Dari lorong lobang itu akan melesat keluar suara dentum yang mengagumkan. Suaranya dihasilkan dari panas api dan minyak tanah. Kedua unsur itu akan berdesakan keluar lobang panjang bambu. Dan di ujung ekor bambu ia berkonversi menjadi suara dentum yang menggelegar. Dentuman itulah letak sensasinya.
Bunyinya akan semakin keras seiring meningkatnya suhu minyak dalam meriam. Bila makin panas makin kencang gelegar dentumnya. Untuk memanaskan minyak dalam meriam itu butuh usaha ekstra keras juga kesabaran yang sungguh ekstra. Â Â
Caranya agar minyak cepat panas maka api dalam bambu harus dibiarkan lama terperangkap.
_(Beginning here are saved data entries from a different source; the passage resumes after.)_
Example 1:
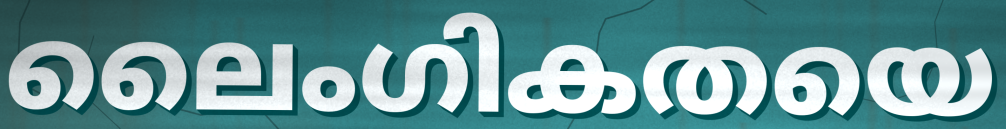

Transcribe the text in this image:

ലൈംഗികതയെ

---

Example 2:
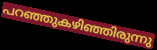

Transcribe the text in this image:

പറഞ്ഞുകഴിഞ്ഞിരുന്നു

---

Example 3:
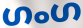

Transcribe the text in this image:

ഗംഗ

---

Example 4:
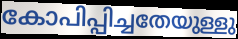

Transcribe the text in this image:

കോപിപ്പിച്ചതേയുള്ളു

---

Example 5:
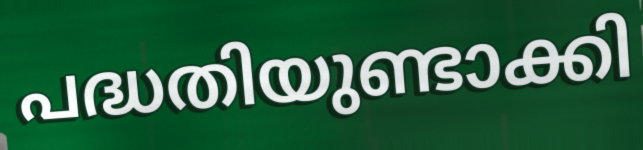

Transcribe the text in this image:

പദ്ധതിയുണ്ടാക്കി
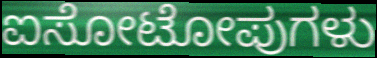
ಐಸೋಟೋಪುಗಳು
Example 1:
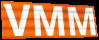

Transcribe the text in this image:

VMM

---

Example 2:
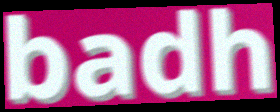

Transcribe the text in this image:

badh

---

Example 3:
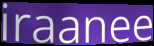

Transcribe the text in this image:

iraanee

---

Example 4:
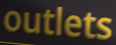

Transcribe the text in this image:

outlets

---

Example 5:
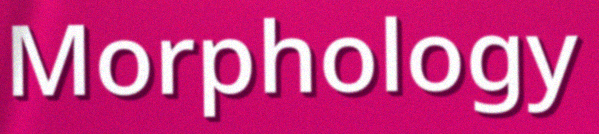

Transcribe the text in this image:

Morphology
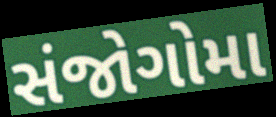
સંજોગોમા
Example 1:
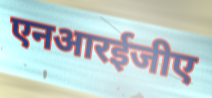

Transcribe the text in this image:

एनआरईजीए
Supaya api lama terperangkap, lobang pembakaran harus ditutup dengan telapak tangan yang dibalut kain tebal.
Ketika api dalam meriam mati akan meninggalkan banyak asap. Asap itu harus dibersihkan dengan cara ditiup dari lobang pembakaran. Dan Asap yang ditiup akan terdorong keluar. Sesudah bersih dari asap, bakar lagi. Begitu seterusnya hingga menghasilkan dentuman yang diinginkan.
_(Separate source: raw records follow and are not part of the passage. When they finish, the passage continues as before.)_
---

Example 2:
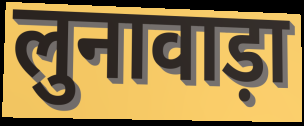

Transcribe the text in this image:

लुनावाड़ा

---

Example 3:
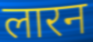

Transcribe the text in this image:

लारन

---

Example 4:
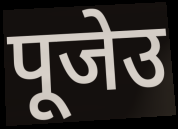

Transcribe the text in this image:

पूजेउ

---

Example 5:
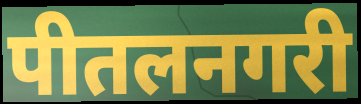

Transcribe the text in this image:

पीतलनगरी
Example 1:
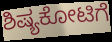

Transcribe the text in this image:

ಶಿಷ್ಯಕೋಟಿಗೆ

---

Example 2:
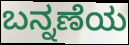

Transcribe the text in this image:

ಬನ್ನಣೆಯ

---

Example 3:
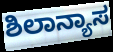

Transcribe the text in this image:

ಶಿಲಾನ್ಯಾಸ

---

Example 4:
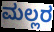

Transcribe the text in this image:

ಮಲ್ಲರ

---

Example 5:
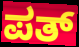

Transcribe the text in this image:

ಪತ್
Aku membakar lalu menutup lobang pembakaran. Kemudian meniupnya dari lobang yang sama yang kututup tadi. Saat aku meniup untuk kesekian kalinya api menyambar mukaku. Dan: "Adaaooww." Aku mengerang kepanasan. Kurasa pipiku ditepuk dan sayup suara terdengar: "Kamu mimpi lagi, ya?" Ah, mama!